Sans doute sommes-nous encore nombreux à nous rappeler comment, gamins, entrant en catimini dans le fond de l'église, nous regardions pour voir si, sur l'autel, le voile était encore déposé sur le calice. S'il l'était, ouf !, "nous étions en règle" car on nous apprenait au catéchisme que nous n'avions raté que "l'avant-messe" facultative !
Lorsque vous vous rendez à un repas d'amis ou à une réception officielle, considérez-vous que le début - les salutations, les échanges, les conversations - sont un "hors d'½uvre" facultatif ? Quand le pape, Mr Bush, Mr Chirac, notre roi offrent une réception, croyez-vous qu'un seul invité se permette d'arriver en retard et dédaigne les discours d'ouverture ? Or à la messe, c'est DIEU LUI MEME QUI INVITE.
Car la messe suit un déroulement semblable à celui des réceptions : d'abord conversation et puis repas.

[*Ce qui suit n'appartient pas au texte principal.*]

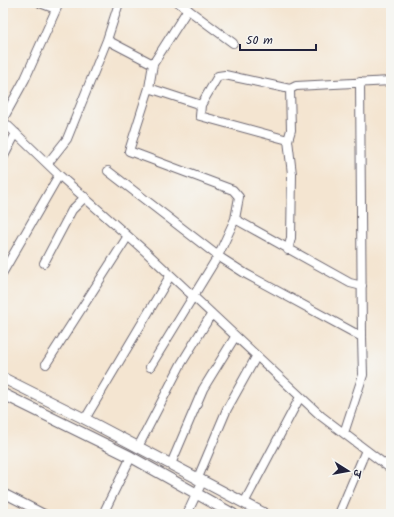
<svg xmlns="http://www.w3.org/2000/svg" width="394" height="517" viewBox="0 0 394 517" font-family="Kalam,'Playpen Sans Deva',sans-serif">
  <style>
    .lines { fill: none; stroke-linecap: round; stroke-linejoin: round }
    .minor-casing { stroke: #6c6670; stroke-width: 10 }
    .tertiary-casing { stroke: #6c6670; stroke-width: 12 }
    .minor { stroke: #fff; stroke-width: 8 }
    .tertiary { stroke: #fff; stroke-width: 10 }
  </style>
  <rect width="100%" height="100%" fill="#f6f6f2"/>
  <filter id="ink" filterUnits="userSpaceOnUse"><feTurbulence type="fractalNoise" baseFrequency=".025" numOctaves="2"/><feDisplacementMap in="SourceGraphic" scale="8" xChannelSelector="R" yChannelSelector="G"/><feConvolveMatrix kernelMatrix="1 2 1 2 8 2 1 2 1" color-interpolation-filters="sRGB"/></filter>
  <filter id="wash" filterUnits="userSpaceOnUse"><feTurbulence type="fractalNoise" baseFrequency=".012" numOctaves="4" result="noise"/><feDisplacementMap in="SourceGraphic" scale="16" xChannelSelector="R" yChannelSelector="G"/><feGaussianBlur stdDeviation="0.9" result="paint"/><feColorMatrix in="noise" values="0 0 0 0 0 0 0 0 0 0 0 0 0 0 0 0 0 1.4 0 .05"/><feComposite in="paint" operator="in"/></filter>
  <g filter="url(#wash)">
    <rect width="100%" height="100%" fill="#f4e5d1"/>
  </g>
  <g filter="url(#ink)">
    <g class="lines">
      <g class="minor-casing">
        <path id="minor" d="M40,3L56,9
          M179,3L233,43
          M107,40L153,64
          M149,88L201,105
          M3,119L25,79L59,3
          M3,121L59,175L147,253L321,416L391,469
          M288,140L200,116L201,105L218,76L225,75L290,89L296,86L391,81
          M3,158L16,133
          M48,163L67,139L107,40L119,3
          M108,171L218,256L246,274L362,337
          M235,219L350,283L362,286
          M288,250L291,238L292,174L288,140L291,130L290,89
          M44,263L72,210L85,197
          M3,272L59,175
          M46,364L128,236
          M150,367L218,256L235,219L239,197L233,190L129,151L149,88L153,64L188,9
          M85,419L170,276
          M344,433L363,375L362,337L360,82
          M138,447L181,364L211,315
          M171,464L203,389L235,337
          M197,480L227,409L256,357
          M3,493L44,514
          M244,503L300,397
          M103,514L131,457
          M187,514L202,482
          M339,514L366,450"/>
      </g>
      <g class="tertiary-casing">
        <path id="tertiary" d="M3,378L85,419L265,514
          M3,394L131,457L233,514"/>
      </g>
      <use href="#minor" class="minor"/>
      <use href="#tertiary" class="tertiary"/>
    </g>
  </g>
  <rect width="394" height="517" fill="none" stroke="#f6f6f2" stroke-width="16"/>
  <g transform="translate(348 471) rotate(101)" stroke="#f6f6f2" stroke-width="3" paint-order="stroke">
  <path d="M0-3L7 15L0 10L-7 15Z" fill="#22223b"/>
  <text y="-6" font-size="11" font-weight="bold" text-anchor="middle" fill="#22223b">उ</text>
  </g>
  <path d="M240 44v6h76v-6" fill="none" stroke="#22223b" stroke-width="2"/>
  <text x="246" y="44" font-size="12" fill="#22223b" stroke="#f6f6f2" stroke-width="3" paint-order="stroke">50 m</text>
</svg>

1. CONVERSATION : LA LITURGIE DE LA PAROLE
La rencontre commence d'abord par un temps d' échanges. A travers une suite de lectures tirées du Livre des Ecritures saintes, Dieu s'adresse à son peuple : il lui redit son amour, lui rappelle ses promesses et son histoire, l'encourage dans ses épreuves, lui apprend à vivre selon ses volontés, lui offre des modèles (Jérémie, Paul...) L'homélie qui termine cette partie a pour but d'expliquer cet enseignement de Dieu et de l'actualiser dans la vie quotidienne. De leur côté, les fidèles écoutent avec attention ces instructions, ils tâchent d'en pénétrer le sens afin de mieux comprendre le dessein de Dieu sur eux. En échange, ils s'adressent à leur Seigneur en unissant leurs c½urs aux prières que le prêtre dit en leur nom ; ils répondent aux invitations que celui-ci leur adresse et qui ont pour but de souder l'assemblée dans la même intention. En chantant des cantiques, en lançant de vibrants AMEN, l'assemblée confesse sa foi, affirme sa joie d'être là dans la Maison de son Dieu, elle exprime sa confiance : "Nous croyons en Toi, nous sommes sûrs de ton amour". Cette liturgie est donc bien un échange, un dialogue entre le peuple et son Seigneur.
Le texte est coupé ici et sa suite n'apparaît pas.